I'm wondering if flag_cr
is needed. Since we interpolate over cosmic rays, I can see a case where having a cosmic ray in the outer regions of the footprint may have little effect on the measurement.
Another question I have is do you care about tracking what gets rejected by the flag cut? Will there be a case where someone can't find a particular object in an association because it was rejected by a flag. We will have no knowledge of why it was missing unless we know which flags were used by the algorithm which should in principle be available, but can also be hard to find.

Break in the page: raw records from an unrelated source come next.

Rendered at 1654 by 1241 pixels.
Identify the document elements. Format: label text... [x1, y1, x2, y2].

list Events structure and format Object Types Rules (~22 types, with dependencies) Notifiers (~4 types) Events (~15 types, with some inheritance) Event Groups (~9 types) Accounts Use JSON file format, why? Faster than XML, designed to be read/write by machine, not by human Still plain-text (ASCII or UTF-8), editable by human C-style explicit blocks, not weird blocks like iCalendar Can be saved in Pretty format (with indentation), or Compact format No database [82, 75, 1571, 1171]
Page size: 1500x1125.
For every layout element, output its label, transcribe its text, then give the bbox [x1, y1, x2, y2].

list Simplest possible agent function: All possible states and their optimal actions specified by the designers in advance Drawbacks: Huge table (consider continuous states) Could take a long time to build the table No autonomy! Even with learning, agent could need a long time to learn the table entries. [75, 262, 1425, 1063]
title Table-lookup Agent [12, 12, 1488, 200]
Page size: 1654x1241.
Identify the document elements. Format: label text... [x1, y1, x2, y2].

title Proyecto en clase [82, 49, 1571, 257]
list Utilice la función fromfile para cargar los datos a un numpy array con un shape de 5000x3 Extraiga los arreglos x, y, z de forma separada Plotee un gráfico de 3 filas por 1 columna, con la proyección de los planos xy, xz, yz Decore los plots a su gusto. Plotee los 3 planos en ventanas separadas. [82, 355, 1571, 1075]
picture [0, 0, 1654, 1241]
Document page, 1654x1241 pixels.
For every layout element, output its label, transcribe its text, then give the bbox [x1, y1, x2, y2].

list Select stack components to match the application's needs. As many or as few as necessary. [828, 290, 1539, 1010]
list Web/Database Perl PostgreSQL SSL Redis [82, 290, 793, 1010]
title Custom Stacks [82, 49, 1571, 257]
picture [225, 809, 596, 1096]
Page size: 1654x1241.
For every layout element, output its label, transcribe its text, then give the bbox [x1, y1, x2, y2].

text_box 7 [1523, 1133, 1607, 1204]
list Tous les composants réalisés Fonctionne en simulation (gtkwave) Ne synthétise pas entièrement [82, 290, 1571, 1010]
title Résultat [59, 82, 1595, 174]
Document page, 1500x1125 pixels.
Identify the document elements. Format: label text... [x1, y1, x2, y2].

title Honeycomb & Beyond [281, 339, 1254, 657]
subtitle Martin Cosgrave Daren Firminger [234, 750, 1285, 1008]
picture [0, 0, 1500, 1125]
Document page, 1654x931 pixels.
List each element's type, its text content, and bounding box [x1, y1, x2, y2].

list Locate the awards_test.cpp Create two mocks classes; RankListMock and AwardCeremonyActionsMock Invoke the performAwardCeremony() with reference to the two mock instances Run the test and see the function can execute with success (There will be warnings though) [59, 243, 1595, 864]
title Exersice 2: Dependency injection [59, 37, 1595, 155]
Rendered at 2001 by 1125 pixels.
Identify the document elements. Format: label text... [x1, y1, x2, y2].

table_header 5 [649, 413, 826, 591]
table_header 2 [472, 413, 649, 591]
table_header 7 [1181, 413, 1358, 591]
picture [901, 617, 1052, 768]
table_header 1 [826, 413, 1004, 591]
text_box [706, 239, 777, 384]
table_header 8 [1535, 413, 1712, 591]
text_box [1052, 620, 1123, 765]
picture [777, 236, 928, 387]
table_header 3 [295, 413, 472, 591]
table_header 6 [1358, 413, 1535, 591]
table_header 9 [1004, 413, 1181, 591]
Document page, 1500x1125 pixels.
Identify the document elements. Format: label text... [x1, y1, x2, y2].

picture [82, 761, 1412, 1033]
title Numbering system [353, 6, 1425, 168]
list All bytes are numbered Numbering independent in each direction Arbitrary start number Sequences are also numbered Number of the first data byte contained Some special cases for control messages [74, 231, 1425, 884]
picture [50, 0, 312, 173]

@wmwv isn't the problem with flag_edge that the object will have missing pixels?
No. flag_edge
can be set because the pixels in the template were on the edge of a contributing CCD. But there could be 8 other CCDs that did contribute pixels.
flag_edge
as propagated from the calexp indeed represents sources that should be rejected.
Another question I have is do you care about tracking what gets rejected by the flag cut?
Yes, in the long term, but I don't have a clear vision for how to do this efficiently.
Will there be a case where someone can't find a particular object in an association because it was rejected by a flag.
Yes. But many of those cases it may be in fact correct to reject the object. If, e.g., the center pixel is saturated, we should not count it and that's a legitimate loss of efficiency.
We will have no knowledge of why it was missing unless we know which flags were used by the algorithm which should in principle be available, but can also be hard to find.
But trying to ask (1) "what happened to each fake I put down" is a different question than (2) "what did I recover from the simulations". Question (1) inherently requires a different form of analysis than (2).
No. flag_edge can be set because the pixels in the template were on the edge of a contributing CCD. But there could be 8 other CCDs that did contribute pixels.
I'm confused. flag_edge
refers to being on the edge of the image. Are you talking about sensor_edge
? This indicates pixels on the coadd that had an edge from one of the input images.
Yes. But many of those cases it may be in fact correct to reject the object. If, e.g., the center pixel is saturated, we should not count it and that's a legitimate loss of efficiency.
Yes, I'm sure most of these we want to ignore, I was thinking more about the edge cases.
But trying to ask (1) "what happened to each fake I put down" is a different question than (2) "what did I recover from the simulations". Question (1) inherently requires a different form of analysis than (2).
I agree. I'm happy not to worry about it for now. I've just seen many problems that took a long time to track down that were a result of similar choices.
I'm confused. flag_edge refers to being on the edge of the image. Are you talking about sensor_edge? This indicates pixels on the coadd that had an edge from one of the input images.
Yes, I meant what you describe as sensor_edge
. I must have had the flag names wrong in my head. Thank you.